Setahun Revolusi Mesir


Oleh Rois Rahma Fathoni
Mahasiswa Pascasarjana Universitas Al-Azhar Kairo, Mesir

Pada mulanya, setiap 25 Januari diperingati sebagai hari ulang tahun polisi. Namun, pada 2011, karena hak khusus yang dimiliki kepolisian untuk berbuat sewenang-wenang terhadap rakyatnya berdasarkan UU Darurat Militer serta masalah ekonomi yang dimonopoli oleh pengusaha-pengusaha gelap lingkaran kekuasaan, pemuda Mesir merayakannya dengan demonstrasi di lapangan Tahrir membawa tiga tuntutan: bahan makanan, kebebasan, dan keadilan sosial.

Namun, rezim menanggapinya dengan arogan. Bukannya bubar, demonstran justru mengubah tuntutan: presiden beserta kroninya wajib lengser. Massa di Tahrir bertambah banyak. Demonstrasi merambah ke seluruh provinsi di Mesir. Mubarak panik. Para preman dan tahanan dilepas, dibayar untuk membubarkan Tahrir. Sebagiannya dengan menunggang unta dan mabuk membabi buta menyerang massa. Mayoritas demonstran yang dikepung unta dari berbagai pintu masuk Tahrir itu kocar-kacir. Peristiwa ini kemudian dikenal dengan Mauqiul Jamal, hingga mencoreng Mesir dan Mubarak.

Pemilu legislatif

Pemilu di Mesir telah berlangsung. Dua parpol Islam meraih kemenangan mutlak. Kemenangan dua partai berideologi Islam itu menarik untuk dicermati. Sebab, keduanya berawal dari ormas: Freedom Justice Party (FJP) dilahirkan oleh Ikhwanul Muslimin meraih 235 kursi atau sekitar 46,2 persen dan Partai An-Nur didirikan oleh kelompok Salafi mengantongi 24,8 persen (125 wakil rakyat).

Pertama, Ikhwanul Muslimin. Sepak terjang politiknya sebagai oposisi dianggap membahayakan rezim Husni Mubarak. Ikhwanul Muslimin kemudian ditetapkan sebagai organisasi terlarang. Gerak politiknya dipasung. Sumber mata pencaharian kadernya disegel. Mayoritas pimpinannya dijebloskan ke Mahkamah Militer. Sejak pertama kali didirikan oleh Hasan al-Banna pada 1928, Ikhwanul Muslimin tidak mendirikan partai.

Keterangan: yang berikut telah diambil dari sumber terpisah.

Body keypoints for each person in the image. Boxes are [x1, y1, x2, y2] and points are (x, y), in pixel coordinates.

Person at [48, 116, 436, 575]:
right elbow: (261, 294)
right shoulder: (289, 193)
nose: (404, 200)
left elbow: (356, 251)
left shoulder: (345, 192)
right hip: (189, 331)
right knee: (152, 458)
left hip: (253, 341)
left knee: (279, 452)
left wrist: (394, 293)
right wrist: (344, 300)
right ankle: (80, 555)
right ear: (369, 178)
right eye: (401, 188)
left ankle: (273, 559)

Satu-satunya jalan yang mengantarkan kadernya ke parlemen melalui jalur independen.

Pada 2005, meskipun dibekap, Ikhwanul Muslimin mendapat 20 persen suara (88 kursi). Itulah yang menyebabkan Mubarak berpikir untuk menghentikan mereka di pemilu legislatif pengujung 2010. Hasilnya, tidak semua rakyat boleh menyalurkan aspirasi suaranya, Partai Nasional Demokrat underbow Mubarak menang telak 99 persen dan pada awal 2011 revolusi pecah. Sejak itu, embel-embel `terlarang' dicabut dari nama Ikhwanul Muslimin.

Maka, komunikasi publik menjadi tantangan terbesar FJP. Meskipun Ikhwanul Muslimin telah lama berkecimpung dalam dunia politik, namun geraknya yang dibatasi dan keluar masuknya pimpinan sebagai tahanan politik menjadikan mereka lebih sering berinteraksi dengan kalangan internal. FJP pun kemudian merangkul seluruh elemen. Dan, hasilnya luar biasa, mereka menguasai parlemen.

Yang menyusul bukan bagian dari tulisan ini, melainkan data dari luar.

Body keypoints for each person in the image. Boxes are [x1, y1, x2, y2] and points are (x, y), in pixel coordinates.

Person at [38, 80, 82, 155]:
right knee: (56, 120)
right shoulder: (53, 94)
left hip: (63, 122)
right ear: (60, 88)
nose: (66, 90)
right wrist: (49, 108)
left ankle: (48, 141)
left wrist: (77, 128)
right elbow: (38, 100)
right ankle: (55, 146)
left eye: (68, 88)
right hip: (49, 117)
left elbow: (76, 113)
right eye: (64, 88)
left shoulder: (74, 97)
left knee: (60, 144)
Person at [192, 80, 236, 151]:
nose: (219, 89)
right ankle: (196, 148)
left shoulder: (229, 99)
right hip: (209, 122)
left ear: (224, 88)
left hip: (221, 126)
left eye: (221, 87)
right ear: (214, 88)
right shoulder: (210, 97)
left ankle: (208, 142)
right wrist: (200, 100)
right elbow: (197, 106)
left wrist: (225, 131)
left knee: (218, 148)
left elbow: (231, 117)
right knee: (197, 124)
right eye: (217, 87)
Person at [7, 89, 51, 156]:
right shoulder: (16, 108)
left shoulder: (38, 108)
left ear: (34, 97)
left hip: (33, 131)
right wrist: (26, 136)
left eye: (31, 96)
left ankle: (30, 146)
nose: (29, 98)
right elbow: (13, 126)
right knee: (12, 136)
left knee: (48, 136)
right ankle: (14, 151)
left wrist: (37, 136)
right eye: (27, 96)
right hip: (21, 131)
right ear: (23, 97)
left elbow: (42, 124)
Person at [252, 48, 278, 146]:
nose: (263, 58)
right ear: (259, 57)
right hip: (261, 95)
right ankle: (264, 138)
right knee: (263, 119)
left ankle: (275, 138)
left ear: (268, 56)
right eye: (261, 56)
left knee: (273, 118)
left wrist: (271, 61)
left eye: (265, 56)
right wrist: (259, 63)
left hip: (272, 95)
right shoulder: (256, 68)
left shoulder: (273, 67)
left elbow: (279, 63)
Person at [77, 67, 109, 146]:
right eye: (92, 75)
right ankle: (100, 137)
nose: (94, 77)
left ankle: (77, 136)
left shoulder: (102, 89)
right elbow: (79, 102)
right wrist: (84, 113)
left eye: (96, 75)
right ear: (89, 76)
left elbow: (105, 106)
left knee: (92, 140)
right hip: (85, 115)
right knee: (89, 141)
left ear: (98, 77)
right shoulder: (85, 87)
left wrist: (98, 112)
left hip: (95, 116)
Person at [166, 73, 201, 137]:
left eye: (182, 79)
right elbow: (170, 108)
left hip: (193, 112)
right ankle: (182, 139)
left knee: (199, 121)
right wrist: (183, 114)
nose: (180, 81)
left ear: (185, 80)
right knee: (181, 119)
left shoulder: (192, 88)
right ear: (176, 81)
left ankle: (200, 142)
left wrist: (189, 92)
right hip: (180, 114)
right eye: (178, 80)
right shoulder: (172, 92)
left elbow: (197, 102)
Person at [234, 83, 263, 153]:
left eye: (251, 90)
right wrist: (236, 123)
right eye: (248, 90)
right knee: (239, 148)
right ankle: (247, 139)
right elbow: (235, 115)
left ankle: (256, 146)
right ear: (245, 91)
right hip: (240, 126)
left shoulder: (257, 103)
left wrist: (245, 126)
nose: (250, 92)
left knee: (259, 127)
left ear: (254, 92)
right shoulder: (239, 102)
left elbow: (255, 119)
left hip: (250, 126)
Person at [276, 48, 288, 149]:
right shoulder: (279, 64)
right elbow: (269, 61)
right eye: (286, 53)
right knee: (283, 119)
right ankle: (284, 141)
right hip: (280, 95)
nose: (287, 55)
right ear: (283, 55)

Kedua, Salafi. Berbeda dengan Ikhwanul Muslimin yang dikekang, kelompok Salafi justru mendapat kebebasan. Mereka menyebarkan ide-ide melalui masjid, media massa elektronik, dan cetak. Namun, secara tidak langsung mereka juga terzalimi. Ide pemikiran Salafi yang melarang seorang muslim menjadi oposisi, baik dengan demonstrasi maupun revolusi dimanfaatkan rezim Mubarak demi kejayaannya.

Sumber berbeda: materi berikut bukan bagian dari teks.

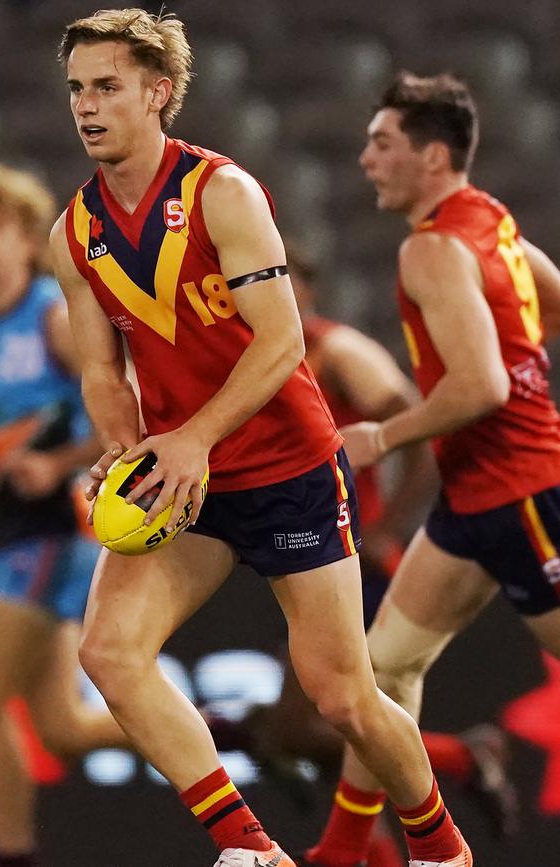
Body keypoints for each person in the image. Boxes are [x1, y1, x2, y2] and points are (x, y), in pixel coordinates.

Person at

An-Nur dituntut banyak melakukan ijtihad baru agar selaras dengan kebutuhan zaman. Di sinilah kemudian muncul problem internal An-Nur. Kasus boleh tidaknya berkoalisi dengan kelompok sekuleris dan liberalis sempat memicu gonjang-ganjing. Tak lama setelah ketua partai An-Nur menyatakan kesiapan untuk berkoalisi dengan partai berideologi bukan Islam, syeikh Burhami-ketua dewan syariah An-Nur yang merangkap sebagai wakil ketua jamaah Salafi Mesir--menetapkan fatwa pengharaman.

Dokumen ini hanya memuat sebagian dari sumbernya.